Simon Geller (March 16, 1920 - July 11, 1995) was an American classical music station radio personality who ran a one-man radio station in Gloucester, Massachusetts.

== Early life ==
Geller was born March 16, 1920, in Lowell, Massachusetts, the eldest of four sons born to Benjamin Geller and Nellie Siegel. He was raised in the Jewish faith and spent his childhood in Lowell, Wolfeboro, New Hampshire, and then Boston.

== Radio career ==

Geller was a radio engineer in New York City, Boston and New Jersey before starting his own station in 1964. The station, WVCA-FM initially operated with a Top 40 music format. However, as FM was still burgeoning and few listeners had compatible receivers, it did not prosper.
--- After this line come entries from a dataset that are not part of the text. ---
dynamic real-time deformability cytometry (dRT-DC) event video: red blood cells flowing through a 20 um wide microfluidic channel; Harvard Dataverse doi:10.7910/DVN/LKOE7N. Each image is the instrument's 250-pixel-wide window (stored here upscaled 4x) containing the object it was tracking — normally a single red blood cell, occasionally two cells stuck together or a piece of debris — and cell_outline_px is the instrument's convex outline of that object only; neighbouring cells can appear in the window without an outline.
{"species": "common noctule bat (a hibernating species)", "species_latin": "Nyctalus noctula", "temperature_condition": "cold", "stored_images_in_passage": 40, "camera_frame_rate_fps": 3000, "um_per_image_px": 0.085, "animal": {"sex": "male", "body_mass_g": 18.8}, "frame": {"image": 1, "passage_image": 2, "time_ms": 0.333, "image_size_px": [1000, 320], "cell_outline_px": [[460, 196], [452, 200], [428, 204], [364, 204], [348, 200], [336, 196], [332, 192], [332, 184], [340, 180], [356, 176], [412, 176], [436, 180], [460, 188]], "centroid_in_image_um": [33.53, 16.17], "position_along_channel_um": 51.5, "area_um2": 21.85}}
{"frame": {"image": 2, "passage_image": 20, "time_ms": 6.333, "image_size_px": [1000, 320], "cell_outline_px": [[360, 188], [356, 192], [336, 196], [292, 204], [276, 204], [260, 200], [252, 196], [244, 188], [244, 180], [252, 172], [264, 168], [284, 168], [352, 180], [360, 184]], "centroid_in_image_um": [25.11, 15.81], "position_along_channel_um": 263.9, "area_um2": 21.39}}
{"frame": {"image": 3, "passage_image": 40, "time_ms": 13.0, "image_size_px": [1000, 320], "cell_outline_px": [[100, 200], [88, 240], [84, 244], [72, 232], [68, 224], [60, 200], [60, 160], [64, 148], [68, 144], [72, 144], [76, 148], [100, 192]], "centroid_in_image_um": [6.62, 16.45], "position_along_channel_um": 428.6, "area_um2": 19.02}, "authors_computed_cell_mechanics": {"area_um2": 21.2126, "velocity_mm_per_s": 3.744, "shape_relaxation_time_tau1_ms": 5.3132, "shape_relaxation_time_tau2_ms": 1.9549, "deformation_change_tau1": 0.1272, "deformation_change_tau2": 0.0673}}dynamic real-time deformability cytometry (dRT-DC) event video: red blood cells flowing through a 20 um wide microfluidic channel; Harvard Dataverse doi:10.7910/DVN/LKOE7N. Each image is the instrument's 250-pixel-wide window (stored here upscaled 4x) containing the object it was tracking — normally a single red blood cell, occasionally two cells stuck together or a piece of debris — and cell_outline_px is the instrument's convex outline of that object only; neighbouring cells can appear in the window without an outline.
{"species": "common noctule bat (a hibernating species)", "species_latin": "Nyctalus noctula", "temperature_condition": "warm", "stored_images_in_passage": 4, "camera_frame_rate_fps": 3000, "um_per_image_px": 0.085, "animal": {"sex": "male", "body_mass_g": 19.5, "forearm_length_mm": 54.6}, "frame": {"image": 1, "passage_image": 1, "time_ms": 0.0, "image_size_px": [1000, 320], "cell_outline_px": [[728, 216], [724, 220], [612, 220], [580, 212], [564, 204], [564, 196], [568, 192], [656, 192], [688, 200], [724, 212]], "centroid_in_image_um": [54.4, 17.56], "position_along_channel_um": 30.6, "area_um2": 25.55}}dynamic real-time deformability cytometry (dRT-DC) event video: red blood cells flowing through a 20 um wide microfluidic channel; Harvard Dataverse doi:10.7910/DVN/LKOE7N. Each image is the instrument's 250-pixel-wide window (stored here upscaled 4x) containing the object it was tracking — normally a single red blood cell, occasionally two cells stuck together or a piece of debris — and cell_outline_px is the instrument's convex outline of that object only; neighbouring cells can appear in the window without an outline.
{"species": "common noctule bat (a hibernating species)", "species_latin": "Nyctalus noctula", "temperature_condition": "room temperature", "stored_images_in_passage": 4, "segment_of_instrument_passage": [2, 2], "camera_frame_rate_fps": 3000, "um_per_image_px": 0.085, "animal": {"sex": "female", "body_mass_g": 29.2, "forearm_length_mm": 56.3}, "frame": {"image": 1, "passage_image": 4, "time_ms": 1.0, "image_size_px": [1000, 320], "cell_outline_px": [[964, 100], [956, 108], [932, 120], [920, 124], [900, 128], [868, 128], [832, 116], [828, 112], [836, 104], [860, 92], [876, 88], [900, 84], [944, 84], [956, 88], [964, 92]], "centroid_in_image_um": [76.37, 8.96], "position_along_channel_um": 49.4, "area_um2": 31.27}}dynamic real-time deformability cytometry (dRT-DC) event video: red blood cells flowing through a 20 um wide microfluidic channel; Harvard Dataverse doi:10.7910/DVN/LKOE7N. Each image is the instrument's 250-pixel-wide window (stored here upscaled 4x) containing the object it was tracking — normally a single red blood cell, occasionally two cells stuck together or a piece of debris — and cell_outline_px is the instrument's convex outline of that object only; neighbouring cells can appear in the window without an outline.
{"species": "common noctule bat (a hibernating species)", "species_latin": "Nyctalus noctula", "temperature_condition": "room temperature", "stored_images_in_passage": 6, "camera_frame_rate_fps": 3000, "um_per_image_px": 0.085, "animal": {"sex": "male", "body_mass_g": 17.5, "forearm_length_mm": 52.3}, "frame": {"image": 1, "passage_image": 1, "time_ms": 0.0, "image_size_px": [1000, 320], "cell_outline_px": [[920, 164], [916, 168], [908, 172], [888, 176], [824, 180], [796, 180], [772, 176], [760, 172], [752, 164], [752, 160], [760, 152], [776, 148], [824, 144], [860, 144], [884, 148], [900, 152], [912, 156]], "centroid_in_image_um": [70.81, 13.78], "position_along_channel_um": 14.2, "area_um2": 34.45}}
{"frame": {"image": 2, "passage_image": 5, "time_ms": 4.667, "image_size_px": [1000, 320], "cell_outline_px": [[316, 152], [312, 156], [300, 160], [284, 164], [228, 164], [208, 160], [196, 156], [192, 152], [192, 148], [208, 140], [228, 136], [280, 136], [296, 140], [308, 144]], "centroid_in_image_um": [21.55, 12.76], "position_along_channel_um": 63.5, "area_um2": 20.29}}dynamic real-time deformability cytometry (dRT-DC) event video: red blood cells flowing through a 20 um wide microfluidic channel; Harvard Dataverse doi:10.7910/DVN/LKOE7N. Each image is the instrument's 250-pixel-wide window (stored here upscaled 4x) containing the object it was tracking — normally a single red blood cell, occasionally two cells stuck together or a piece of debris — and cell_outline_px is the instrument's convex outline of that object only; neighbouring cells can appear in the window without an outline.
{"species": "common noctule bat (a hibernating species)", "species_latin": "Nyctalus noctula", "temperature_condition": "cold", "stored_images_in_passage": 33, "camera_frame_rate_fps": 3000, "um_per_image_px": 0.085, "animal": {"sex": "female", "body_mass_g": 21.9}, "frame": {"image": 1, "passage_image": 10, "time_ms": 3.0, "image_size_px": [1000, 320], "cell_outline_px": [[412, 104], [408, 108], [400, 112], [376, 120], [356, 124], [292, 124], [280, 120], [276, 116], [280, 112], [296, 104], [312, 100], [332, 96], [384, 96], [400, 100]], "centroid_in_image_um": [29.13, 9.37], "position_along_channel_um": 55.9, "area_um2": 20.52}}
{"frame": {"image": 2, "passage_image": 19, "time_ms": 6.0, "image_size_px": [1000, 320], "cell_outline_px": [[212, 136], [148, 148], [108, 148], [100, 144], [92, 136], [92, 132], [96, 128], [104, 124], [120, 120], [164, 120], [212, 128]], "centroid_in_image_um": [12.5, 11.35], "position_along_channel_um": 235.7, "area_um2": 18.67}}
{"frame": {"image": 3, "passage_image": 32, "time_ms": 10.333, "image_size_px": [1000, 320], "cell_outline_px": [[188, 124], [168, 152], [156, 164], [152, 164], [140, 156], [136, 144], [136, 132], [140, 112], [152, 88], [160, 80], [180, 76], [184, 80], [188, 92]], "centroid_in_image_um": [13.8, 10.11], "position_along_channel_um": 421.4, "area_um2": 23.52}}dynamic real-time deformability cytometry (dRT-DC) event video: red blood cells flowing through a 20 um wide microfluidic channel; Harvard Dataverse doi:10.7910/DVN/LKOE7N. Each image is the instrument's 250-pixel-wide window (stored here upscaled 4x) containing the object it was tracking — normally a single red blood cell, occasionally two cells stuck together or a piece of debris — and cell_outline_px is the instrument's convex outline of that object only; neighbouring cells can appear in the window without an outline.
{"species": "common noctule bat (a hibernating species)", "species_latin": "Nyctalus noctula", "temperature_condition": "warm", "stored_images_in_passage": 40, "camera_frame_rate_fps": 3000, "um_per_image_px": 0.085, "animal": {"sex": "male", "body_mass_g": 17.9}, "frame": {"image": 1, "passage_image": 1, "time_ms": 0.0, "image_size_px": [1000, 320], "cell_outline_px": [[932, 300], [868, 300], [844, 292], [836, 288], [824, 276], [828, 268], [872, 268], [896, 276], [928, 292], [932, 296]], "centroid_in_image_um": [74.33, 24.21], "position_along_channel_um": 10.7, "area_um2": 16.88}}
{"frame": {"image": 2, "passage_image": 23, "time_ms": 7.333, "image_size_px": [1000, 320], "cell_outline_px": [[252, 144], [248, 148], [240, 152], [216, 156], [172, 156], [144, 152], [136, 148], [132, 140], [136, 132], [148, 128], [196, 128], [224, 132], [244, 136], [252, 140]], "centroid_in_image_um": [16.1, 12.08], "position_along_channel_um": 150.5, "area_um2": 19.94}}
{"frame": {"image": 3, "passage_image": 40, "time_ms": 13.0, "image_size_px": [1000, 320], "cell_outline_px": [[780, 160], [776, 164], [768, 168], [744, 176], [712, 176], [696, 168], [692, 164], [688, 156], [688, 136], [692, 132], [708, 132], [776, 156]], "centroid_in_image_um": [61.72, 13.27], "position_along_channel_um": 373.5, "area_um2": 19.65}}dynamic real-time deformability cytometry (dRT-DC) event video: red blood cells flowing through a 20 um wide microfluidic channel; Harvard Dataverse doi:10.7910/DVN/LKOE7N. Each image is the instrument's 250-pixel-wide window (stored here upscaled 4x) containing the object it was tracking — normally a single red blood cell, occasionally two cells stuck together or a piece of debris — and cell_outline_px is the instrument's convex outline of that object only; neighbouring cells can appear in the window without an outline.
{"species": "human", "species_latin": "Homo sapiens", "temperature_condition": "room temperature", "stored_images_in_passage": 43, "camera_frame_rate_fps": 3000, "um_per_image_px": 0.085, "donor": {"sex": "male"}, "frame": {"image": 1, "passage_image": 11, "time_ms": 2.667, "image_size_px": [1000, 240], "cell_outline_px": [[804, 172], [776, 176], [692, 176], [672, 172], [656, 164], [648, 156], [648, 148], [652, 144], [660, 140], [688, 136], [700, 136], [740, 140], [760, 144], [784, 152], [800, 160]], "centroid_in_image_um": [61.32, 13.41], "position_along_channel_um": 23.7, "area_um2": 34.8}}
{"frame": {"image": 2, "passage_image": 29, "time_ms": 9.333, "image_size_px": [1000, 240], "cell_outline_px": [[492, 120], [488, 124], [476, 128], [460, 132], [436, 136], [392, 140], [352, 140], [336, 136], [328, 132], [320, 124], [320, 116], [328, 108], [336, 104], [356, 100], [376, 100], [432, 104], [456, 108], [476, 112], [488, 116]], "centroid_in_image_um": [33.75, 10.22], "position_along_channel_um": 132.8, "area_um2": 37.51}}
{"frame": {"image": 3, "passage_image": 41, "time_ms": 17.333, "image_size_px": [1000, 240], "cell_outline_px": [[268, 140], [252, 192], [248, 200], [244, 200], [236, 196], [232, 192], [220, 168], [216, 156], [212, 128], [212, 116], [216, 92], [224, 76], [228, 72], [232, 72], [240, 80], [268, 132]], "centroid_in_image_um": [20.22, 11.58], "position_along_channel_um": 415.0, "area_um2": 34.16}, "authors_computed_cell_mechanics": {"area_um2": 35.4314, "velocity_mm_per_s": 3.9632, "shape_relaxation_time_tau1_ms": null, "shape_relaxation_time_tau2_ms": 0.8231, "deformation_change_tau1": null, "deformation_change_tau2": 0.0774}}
By 1967, Geller transitioned to a classical music format and slowly did away with his staff. This new incarnation of WVCA was on the air for thirteen hours a day, seven days a week, and operated out of Geller's apartment. He was known for his eccentric style, which included taking bathroom breaks during live broadcasts, shutting down the station to run errands, and his frequent on-air diatribes, either aimed at the FCC or pleas to his listeners for financial support to sustain the station's operation.

=== Legal battles over license ===

In 1982 the U.S. Federal Communications Commission (FCC) voted not to renew Geller's operating license because he did not meet requirements for broadcasting non-entertainment programming and ascertaining community needs. The license was awarded to the Grandbanke Corporation, which had been challenging Geller's license since 1974. In 1984 a Federal Court of Appeals ordered the FCC to reconsider its ruling, citing "serious First Amendment concerns" and concerns over the FCC departing "from its own precedents" in comparing competitors for the license. In 1985 Geller's license was renewed.

== Later life ==

In 1988 Geller retired from radio, selling his station for $1 million. At that time he had 90,000 listeners. After retiring Geller moved to the Upper West Side of New York City, where health issues kept him essentially isolated in his home.

In 1990 a short film, Radio Fishtown, directed by Henry Ferrini, was made about Geller's life and career.

Geller never married and had no children. He died on July 11, 1995, at the age of 75. Geller is buried at Judean Memorial Gardens in Olney, Maryland.